WHAT YOU HAVE TO DO =>
Set out as a numbered list the lines in the listing below, from the line with "VR T insulated van - SG" up to and including the line with "Healesville 1940s-50s MP Session", leaving out any blank lines.

==*==

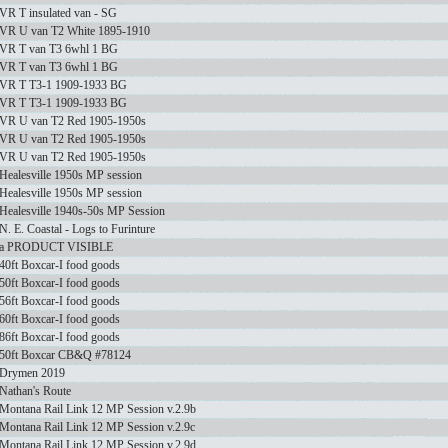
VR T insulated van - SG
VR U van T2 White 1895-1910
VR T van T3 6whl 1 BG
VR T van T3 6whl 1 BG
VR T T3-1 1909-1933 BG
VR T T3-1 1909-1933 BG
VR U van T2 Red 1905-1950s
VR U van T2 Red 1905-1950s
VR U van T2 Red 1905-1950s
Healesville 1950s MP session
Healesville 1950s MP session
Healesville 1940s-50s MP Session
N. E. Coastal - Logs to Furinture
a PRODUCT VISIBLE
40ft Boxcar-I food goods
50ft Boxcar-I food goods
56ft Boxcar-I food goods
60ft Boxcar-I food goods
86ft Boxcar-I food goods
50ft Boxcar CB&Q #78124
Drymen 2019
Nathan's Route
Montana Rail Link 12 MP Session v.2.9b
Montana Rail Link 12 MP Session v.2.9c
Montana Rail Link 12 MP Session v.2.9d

==*==

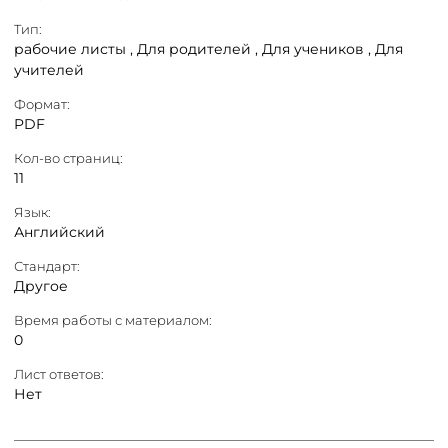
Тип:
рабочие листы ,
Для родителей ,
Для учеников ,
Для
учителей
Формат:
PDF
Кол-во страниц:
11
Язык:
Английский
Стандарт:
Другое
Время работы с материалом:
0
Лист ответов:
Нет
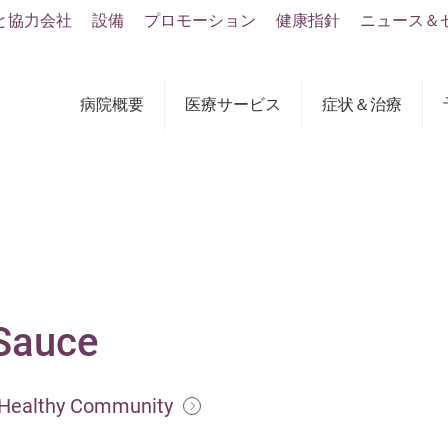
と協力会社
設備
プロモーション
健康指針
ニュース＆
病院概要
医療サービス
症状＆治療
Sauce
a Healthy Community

==*==

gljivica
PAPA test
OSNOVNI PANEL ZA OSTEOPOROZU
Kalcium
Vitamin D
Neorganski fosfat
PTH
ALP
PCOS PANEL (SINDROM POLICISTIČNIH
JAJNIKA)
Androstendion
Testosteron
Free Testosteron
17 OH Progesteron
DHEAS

==*==

EXERCISE RESULT =>
1. VR T insulated van - SG
2. VR U van T2 White 1895-1910
3. VR T van T3 6whl 1 BG
4. VR T van T3 6whl 1 BG
5. VR T T3-1 1909-1933 BG
6. VR T T3-1 1909-1933 BG
7. VR U van T2 Red 1905-1950s
8. VR U van T2 Red 1905-1950s
9. VR U van T2 Red 1905-1950s
10. Healesville 1950s MP session
11. Healesville 1950s MP session
12. Healesville 1940s-50s MP Session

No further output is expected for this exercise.